Greenbriar development receives site plan approval; part of Serpentine Barrens preserved.

Barbara Johnson’s thoughts about the new Greenbriar housing developments echo what many in Potomac have been saying recently. “We live in a rural area. They’re giving us a suburban development, and it’s not what we want,” she said.

The Greenbriar project is made up of two developments, Greenbriar Preserve and The Estates of Greenbriar Preserve, each consisting of 31 detached, single-family houses.

The project received unanimous approval on Thursday, Oct. 18 from the Planning Board, among those present (Commissioners Wendy Perdue and Meredith Wellington were absent). Developers hope to start construction in early summer. The houses are expected to be priced between $1.5 million and $3 million

They are being built on the serpentine barrens, a geologically rare area near Piney Meetinghouse and Glen roads. The new houses are being developed in rural neighborhood cluster zoning, which will preserve a large portion of the barrens as a conservation park.

When the developers presented their preliminary plan last April, abutting property owners raised issues regarding a previously unrecognized stream and compatibility with existing houses.

PARK AND PLANNING staff believed that they had addressed these issues. “We applied the applicable 100-foot buffer [in the stream area],” said Wynn Witthans, of Park and Planning staff.

The developers also moved some of lots that abutted existing homeowners to the interior of the parcel, increasing the lot size and making the new lots more compatible. “This has achieved a high level of compatibility,” Witthans said.

The average size of the perimeter lots increased from approximately 22,000 to 33,000 square feet, said Bob Harris, attorney for the developer. The abutting lots are in a one-house-per-two-acre zone (about 80,000-square-feet).

“To me it does represent a maximum of compatibility,” said Harris.

RESIDENTS DISAGREE. “It’s very wooded. It’s very pristine. It’s very rural,” Johnson said of the parcel now, explaining that the suburban-style subdivision will not be in character with the current area. “It’s not the same as what’s there.”

**Exercise instructions**: Carry the Greenbriar site plan article forward from its final paragraph.

**Record excerpts**:
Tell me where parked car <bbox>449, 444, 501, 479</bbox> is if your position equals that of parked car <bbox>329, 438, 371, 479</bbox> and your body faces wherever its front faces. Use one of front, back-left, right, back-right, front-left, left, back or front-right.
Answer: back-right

==

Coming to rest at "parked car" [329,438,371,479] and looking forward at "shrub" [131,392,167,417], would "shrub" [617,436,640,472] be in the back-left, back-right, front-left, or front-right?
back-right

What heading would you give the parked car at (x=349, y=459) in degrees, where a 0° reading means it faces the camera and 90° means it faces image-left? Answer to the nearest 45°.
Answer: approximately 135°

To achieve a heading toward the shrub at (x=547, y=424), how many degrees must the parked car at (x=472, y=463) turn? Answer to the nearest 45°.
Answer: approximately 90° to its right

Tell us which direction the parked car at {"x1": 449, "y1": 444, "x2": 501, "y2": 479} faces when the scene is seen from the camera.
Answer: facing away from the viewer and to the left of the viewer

==

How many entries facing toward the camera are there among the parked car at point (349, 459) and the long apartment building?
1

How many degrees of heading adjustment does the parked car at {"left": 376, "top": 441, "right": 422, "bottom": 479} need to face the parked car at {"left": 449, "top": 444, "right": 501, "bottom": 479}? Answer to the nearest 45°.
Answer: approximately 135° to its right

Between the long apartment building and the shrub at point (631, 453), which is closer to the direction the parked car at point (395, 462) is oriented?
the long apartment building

**Result of the task**:
Other residents came to ask for concessions from the developers, such as adding sewer service to their homes, since the new development will have sewer.

“If someone dies, people mourn. They only mourn half as much if they get $300,000,” said Laurana Reed. Reed has a five-acre property abutting the new development and allows her horses to graze in the gas line easement which runs next to her land and through the Greenbriar plot.

“I would like my feelings to be considered, at least prior to the people who don’t even live there, yet,” Reed said.

ANOTHER ABUTTING property owner conceded that the developers were trying to be accommodating. “The developers, we acknowledge, have made a lot of changes,” said Carol McHugh.

McHugh wants assurance that the fencing and tree buffers being installed will be maintained.

Residents were told that a homeowners association will be created, and it will be responsible for maintaining the buffering.

Although residents got most of the concessions they wanted, they are still unhappy about the new neighborhood that will be built next to them. “It’s taking away our lifestyle,” Johnson said.

Reed dreads the thought of more traffic and more people. She believes that the people who would put mansion-sized houses on relatively small lots would be better served living in Bethesda or Chevy Chase.

“All these people are making a mess of Potomac, Maryland,” she said.